После ужина, который прошел под всеобщее молчание, лично мне показавшееся тяжелым и обременительным — Жак и Эврар не спускали с меня глаз, и мне почему-то неловко было все это ощущать, я наконец-то улеглась спать. Сил не было.

Сначала я хотела поинтересоваться, как там Монгол: жив ли, и собирается ли прийти по мою душу, но передумала.

Завтра у нас целый день, вот тогда и поговорим.

Рыцари тоже отвалились спать. В первый раз большая жилплощадь мансарды была оправдана. Интересно, если бы я сняла маленькую комнатушку, где бы мы все ютились?

Я подтянула поближе к сердцу рюкзак, и удостоверившись, что портрет рядом — отправилась в объятья Морфея.

Как назло, мне не спалось. Сознание томилось где-то на грани, и мозг усиленно пытался соотнести данные.

Портрет, который меняет людей. Но меняет только в плохую сторону — я не видела, чтобы у кого-нибудь отрасли крылья или появился нимб над головой. В то же время Амбруаз дал четко понять, что в моих руках портрет — в безопасности.

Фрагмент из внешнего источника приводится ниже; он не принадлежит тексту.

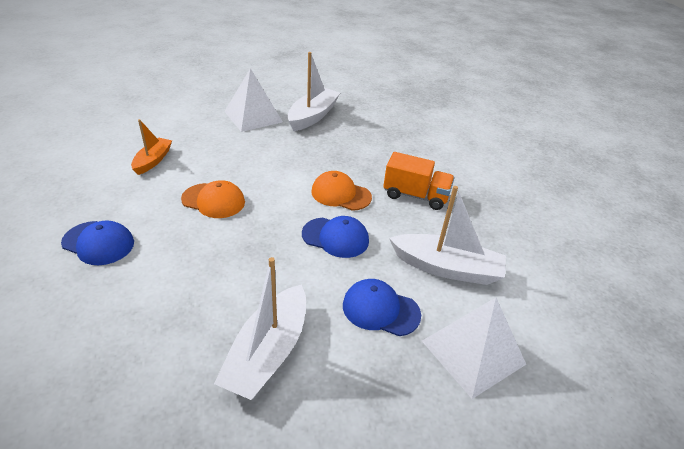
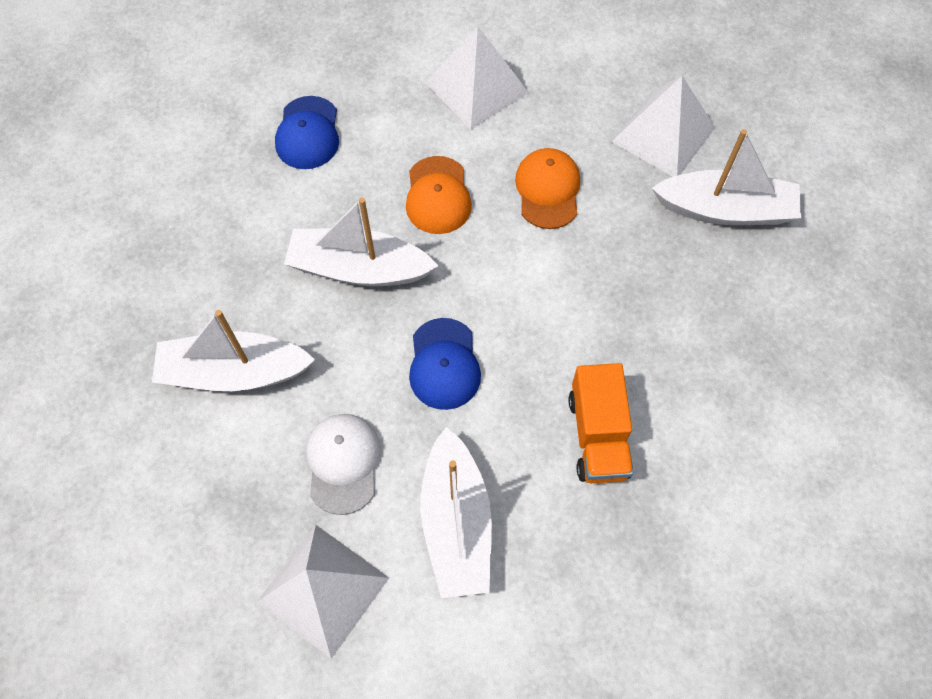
camera: 70 degrees right, 25 degrees up
(153, 161) = (477, 87): orange boat -> white pyramid
(235, 253) = (359, 268): none -> white boat
(340, 194) = (539, 334): orange cap -> orange cap (548, 190)
(380, 309) = (343, 463): blue cap -> white cap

Стоит ли его вести в Москву? Если рассуждать рационально, то нет. Я не буду всю жизнь бродить с рюкзаком, мало того, я не подписывалась таскать двух килограммовый портрет по чащобам и весям. А если меня на свидание пригласят?

Амбруаз… Чем больше думаю, тем страннее мне все это кажется. Такой сильный маг, он смог остановить время, вернуть первозданный вид людям… и не в состоянии охранять сам портрет? Да ла-а-дно.

Теперь я не сомневалась, что тот дом, в который я так опрометчиво зашла, принадлежал Амбруазу. И интуиция подсказывала, что разноцветный островок, привлекший мое внимание, не совсем Франция.

Разум буксовал и начал выдавал фантазии, одна хлеще другой, все фэнтезийного уровня. Но ничего не поделаешь! Глубоко в душе я была уверена, что такого переулка, круглого, как стенки колодца, в реальной жизни не бывает.

Получается, Амбруаз специально отдал портрет мне, чтобы тот пошел в народ? Но зачем? Ведь он представляет опасность для всех, кроме меня.

Почувствовав, что зашла в тупик, заворочалась.